**Work item A:**
Copy word for word the section of the post on health spending pledges that begins with "One of the lobbyists, Karen" and ends with "and non-specific understandings.".
**Work item B:**
In two sentences, summarize the post on health spending pledges.

**Selected text:**
>>
Hospitals and insurance companies said Thursday that President Obama had substantially overstated their promise earlier this week to reduce the growth of health spending.

Mr. Obama invited health industry leaders to the White House on Monday to trumpet their cost-control commitments. But three days later, confusion swirled in Washington as the companies’ trade associations raced to tamp down angst among members around the country.

Health care leaders who attended the meeting have a different interpretation. They say they agreed to slow health spending in a more gradual way and did not pledge specific year-by-year cuts.

“There’s been a lot of misunderstanding that has caused a lot of consternation among our members,” said Richard J. Umbdenstock, the president of the American Hospital Association. “I’ve spent the better part of the last three days trying to deal with it.”

First, these groups are showing their true, dishonest colors. AHIP, the main insurance industry lobby group, sent out this press release from their fake grassroots campaign after the announcement:

By reducing the rate of growth in health care spending by 1.5% each year, the nation can achieve a savings of $2 trillion over the next decade. This effort will have a direct effect on the budgets of individuals and families and will also go a long way in ensuring that every American have access to affordable, high-quality health care.  Stay tuned for more information on this important initiative in the weeks and months ahead.

Sounds like they made a commitment, right? Well, that commitment is now pretty soft (emphasis on the softness added):

He and other health care executives said they had agreed to squeeze health spending so the annual rate of growth would eventually be 1.5 percentage points lower.

One of the lobbyists, Karen M. Ignagni, president of America’s Health Insurance Plans, said the savings would “ramp up” gradually as the growth of health spending slowed.

David H. Nexon, senior executive vice president of the Advanced Medical Technology Association, a trade group for makers of medical devices, said “there was no specific understanding” of when the lower growth rate would be achieved.

“It’s a target over a 10-year period,” Mr. Nexon said.

So we've gone from commitments to eventualities, targets, and non-specific understandings.

This just proves what the American people have known all along: You can't trust the insurance industry with health care reform.

Why have these commitments gone soft? It's about profits. Every dollar of health care "waste" in the system, every dollar that goes somewhere other than to your health, that's a dollar more in the pockets of a rich hospital administrator or insurance industry CEO. For health care costs to come down, somebody's profits have to come down as well.

Now, in a good reform plan, every player in the system would be squeezed a little bit to help alleviate the crushing cost on the patient. Doctors, hospitals, and other providers would charge a bit less for care and be paid based on quality, not quantity. Drug and medical device makers would be forced to sell their products at a discount in volume. And the insurance industry would trim overhead and profits to keep costs in line. Then, employers and government would pitch in to cover all individuals. It would be a system of shared responsibility.

Clearly, the insurance industry, hospitals, and drug makers aren't interested in shared responsibility. They don't want to be squeezed a bit. The want to protect their profits so much that they show their two-faced nature: Standing next to the President of the United States, promising responsibility, and then backpeddling as fast as they can four days later.
<<
**Entries provided:**
>>
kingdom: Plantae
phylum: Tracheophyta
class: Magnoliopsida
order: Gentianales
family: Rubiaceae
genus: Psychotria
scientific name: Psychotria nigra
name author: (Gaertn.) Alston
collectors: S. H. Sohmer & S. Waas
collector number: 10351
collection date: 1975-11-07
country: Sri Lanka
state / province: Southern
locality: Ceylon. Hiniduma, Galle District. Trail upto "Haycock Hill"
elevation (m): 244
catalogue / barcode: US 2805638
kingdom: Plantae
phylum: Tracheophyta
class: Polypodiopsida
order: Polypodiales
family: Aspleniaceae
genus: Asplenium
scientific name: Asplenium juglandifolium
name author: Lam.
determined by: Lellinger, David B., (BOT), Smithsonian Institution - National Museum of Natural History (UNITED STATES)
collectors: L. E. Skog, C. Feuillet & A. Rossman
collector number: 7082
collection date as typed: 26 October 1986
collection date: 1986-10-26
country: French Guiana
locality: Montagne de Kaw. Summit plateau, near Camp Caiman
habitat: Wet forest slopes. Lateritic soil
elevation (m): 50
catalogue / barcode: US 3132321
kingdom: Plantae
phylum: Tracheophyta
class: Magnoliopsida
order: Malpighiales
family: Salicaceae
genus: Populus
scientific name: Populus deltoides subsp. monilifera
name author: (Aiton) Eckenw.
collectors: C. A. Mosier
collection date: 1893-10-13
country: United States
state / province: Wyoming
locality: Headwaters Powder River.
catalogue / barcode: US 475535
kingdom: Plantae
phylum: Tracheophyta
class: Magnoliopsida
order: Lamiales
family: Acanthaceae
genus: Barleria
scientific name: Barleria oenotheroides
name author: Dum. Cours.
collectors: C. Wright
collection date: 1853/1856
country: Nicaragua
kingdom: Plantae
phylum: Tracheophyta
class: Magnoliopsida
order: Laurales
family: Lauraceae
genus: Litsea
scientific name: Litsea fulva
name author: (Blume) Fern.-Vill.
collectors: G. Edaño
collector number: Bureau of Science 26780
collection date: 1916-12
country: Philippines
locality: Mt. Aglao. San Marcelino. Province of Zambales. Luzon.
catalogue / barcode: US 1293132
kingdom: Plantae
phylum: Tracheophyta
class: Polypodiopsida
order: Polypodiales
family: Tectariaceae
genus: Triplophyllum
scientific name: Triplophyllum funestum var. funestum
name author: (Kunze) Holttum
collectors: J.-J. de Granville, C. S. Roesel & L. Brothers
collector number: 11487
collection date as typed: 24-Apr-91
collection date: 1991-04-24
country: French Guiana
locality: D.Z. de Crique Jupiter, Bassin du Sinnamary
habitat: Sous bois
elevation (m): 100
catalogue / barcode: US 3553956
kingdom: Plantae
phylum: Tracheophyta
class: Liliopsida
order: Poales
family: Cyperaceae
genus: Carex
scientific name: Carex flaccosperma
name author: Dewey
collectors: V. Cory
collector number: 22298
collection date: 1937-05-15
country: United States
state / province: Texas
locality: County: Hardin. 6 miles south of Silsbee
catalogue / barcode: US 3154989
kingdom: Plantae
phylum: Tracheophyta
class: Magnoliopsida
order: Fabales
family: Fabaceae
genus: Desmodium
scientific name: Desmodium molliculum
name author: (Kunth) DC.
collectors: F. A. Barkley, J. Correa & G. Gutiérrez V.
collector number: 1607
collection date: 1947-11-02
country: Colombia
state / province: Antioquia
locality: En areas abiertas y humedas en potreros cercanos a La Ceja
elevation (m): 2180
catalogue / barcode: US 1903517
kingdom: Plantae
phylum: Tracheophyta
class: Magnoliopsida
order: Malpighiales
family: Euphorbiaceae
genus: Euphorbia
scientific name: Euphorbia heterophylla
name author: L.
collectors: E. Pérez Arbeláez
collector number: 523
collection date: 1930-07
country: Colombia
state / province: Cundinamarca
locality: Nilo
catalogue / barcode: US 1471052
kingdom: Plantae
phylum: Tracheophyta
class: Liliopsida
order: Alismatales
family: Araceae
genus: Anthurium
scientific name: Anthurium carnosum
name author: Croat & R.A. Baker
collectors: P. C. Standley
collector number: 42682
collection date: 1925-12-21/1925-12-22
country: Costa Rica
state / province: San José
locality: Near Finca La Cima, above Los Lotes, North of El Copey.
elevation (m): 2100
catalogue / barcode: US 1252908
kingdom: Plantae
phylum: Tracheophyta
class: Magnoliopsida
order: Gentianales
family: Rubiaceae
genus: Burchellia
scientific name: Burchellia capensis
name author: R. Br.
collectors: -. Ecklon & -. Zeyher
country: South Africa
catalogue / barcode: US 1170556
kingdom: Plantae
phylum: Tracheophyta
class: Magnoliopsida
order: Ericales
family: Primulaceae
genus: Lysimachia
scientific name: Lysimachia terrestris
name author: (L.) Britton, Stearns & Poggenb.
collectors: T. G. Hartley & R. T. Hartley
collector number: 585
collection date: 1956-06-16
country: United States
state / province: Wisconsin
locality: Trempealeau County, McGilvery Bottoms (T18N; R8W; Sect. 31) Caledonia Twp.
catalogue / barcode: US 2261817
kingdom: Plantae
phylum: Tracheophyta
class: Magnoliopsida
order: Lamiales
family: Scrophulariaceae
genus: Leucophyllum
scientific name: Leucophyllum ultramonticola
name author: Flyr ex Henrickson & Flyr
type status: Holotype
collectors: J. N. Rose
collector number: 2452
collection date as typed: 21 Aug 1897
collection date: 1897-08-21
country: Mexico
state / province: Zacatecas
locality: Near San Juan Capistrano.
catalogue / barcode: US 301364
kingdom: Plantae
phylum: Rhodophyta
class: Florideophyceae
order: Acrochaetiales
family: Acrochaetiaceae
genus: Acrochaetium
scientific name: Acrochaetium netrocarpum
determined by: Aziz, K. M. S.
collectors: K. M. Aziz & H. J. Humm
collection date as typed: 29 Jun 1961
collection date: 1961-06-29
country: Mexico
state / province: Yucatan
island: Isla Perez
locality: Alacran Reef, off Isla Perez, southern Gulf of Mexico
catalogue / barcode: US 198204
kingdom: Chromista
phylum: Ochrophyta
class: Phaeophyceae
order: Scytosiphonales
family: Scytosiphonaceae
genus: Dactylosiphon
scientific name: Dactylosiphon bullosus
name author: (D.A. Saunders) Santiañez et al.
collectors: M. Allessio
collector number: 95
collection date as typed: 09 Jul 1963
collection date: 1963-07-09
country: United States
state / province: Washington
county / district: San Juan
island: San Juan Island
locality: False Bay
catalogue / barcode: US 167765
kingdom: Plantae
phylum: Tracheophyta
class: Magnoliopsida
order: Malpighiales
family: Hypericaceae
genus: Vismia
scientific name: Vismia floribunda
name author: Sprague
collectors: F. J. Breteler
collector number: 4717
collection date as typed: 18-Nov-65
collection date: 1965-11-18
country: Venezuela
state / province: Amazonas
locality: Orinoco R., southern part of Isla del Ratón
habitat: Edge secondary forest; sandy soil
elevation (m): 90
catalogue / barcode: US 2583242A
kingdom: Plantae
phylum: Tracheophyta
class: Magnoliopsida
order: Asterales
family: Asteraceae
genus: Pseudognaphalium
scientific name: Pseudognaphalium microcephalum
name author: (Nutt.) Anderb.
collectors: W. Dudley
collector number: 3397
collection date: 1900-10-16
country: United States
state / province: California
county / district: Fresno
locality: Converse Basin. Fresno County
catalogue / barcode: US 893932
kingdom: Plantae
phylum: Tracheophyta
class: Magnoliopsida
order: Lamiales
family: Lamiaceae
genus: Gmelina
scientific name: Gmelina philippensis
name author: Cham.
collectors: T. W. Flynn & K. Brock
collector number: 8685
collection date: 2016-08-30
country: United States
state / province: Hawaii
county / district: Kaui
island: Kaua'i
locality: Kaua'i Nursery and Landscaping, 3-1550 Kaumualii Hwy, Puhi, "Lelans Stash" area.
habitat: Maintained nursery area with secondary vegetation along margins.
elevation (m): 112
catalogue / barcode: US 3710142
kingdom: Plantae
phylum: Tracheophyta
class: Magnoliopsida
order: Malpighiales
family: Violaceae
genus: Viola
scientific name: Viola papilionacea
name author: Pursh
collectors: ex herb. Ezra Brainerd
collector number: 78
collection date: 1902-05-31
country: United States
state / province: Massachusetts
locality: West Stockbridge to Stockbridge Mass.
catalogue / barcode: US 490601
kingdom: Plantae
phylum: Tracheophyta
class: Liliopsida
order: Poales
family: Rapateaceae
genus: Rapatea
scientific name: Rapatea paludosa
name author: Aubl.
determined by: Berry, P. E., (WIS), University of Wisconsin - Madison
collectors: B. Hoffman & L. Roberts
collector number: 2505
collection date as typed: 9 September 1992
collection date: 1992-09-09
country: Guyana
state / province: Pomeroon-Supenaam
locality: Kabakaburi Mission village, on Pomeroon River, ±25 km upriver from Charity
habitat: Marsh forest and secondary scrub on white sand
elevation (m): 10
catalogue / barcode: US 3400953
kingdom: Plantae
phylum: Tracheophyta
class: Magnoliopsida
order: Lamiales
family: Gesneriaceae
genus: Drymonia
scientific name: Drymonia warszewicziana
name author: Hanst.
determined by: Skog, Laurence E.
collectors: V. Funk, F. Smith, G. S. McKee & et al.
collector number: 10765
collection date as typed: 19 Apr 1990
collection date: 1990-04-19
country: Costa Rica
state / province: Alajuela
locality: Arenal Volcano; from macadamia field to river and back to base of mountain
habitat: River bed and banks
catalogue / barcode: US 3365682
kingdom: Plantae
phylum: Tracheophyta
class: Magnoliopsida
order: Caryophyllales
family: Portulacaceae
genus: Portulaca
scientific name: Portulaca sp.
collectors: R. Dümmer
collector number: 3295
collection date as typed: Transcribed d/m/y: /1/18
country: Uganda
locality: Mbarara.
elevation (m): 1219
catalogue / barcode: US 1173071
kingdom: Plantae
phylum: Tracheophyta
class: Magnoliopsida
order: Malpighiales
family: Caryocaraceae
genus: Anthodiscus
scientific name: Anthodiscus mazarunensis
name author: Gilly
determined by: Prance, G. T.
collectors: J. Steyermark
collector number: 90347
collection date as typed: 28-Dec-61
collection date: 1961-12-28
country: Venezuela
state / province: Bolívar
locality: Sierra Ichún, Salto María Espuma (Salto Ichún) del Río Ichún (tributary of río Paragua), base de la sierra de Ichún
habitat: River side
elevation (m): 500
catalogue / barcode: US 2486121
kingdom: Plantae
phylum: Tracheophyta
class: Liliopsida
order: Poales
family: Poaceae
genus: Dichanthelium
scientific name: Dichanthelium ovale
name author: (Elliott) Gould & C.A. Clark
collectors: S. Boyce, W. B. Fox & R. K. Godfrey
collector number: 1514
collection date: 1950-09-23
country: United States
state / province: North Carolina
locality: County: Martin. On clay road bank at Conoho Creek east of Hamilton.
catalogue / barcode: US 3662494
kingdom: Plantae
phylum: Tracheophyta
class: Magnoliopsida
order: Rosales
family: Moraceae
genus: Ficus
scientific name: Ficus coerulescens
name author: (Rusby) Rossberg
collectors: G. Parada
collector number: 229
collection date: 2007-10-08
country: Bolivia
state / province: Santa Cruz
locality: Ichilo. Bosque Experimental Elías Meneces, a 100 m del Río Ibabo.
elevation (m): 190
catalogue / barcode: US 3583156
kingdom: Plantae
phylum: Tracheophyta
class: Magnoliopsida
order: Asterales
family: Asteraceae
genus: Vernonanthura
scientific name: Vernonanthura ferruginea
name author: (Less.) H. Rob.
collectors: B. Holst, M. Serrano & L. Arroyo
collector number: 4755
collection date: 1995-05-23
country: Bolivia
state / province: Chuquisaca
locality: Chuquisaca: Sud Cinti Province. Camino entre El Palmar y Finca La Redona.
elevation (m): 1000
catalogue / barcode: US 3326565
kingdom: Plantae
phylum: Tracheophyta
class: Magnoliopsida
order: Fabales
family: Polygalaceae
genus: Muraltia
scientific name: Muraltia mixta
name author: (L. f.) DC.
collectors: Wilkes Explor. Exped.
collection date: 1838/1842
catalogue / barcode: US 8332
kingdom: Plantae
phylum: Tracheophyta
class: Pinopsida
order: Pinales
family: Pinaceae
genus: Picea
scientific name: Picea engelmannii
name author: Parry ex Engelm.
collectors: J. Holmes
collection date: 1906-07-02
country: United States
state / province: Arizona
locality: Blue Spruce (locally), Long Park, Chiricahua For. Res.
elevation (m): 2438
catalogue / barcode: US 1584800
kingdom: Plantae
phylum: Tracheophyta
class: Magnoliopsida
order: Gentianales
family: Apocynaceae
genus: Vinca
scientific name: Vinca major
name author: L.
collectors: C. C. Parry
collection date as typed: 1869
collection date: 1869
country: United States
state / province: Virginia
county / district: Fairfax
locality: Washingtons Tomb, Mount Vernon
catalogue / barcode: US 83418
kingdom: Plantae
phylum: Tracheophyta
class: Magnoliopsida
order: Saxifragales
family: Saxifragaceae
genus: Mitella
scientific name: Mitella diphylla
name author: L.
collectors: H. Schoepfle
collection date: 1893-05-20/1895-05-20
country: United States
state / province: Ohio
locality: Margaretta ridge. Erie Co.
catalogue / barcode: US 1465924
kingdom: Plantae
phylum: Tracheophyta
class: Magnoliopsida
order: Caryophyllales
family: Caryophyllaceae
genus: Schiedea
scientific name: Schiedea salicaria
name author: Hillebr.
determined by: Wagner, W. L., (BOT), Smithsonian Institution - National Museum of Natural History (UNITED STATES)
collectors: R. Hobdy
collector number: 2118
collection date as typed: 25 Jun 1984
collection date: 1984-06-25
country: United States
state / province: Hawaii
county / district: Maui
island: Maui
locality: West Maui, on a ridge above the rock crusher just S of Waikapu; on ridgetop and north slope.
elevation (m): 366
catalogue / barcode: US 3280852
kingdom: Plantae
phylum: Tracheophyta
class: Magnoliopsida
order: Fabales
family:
<<
**Exercise result A:**
One of the lobbyists, Karen M. Ignagni, president of America’s Health Insurance Plans, said the savings would “ramp up” gradually as the growth of health spending slowed.

David H. Nexon, senior executive vice president of the Advanced Medical Technology Association, a trade group for makers of medical devices, said “there was no specific understanding” of when the lower growth rate would be achieved.

“It’s a target over a 10-year period,” Mr. Nexon said.

So we've gone from commitments to eventualities, targets, and non-specific understandings.

**Exercise result B:**
Hospitals and insurance companies said President Obama had substantially overstated their promise to slow the growth of health spending, saying they agreed only to a gradual slowdown and not to specific year-by-year cuts. The writer argues that this shift shows the industry wants to protect its profits and can't be trusted with health care reform.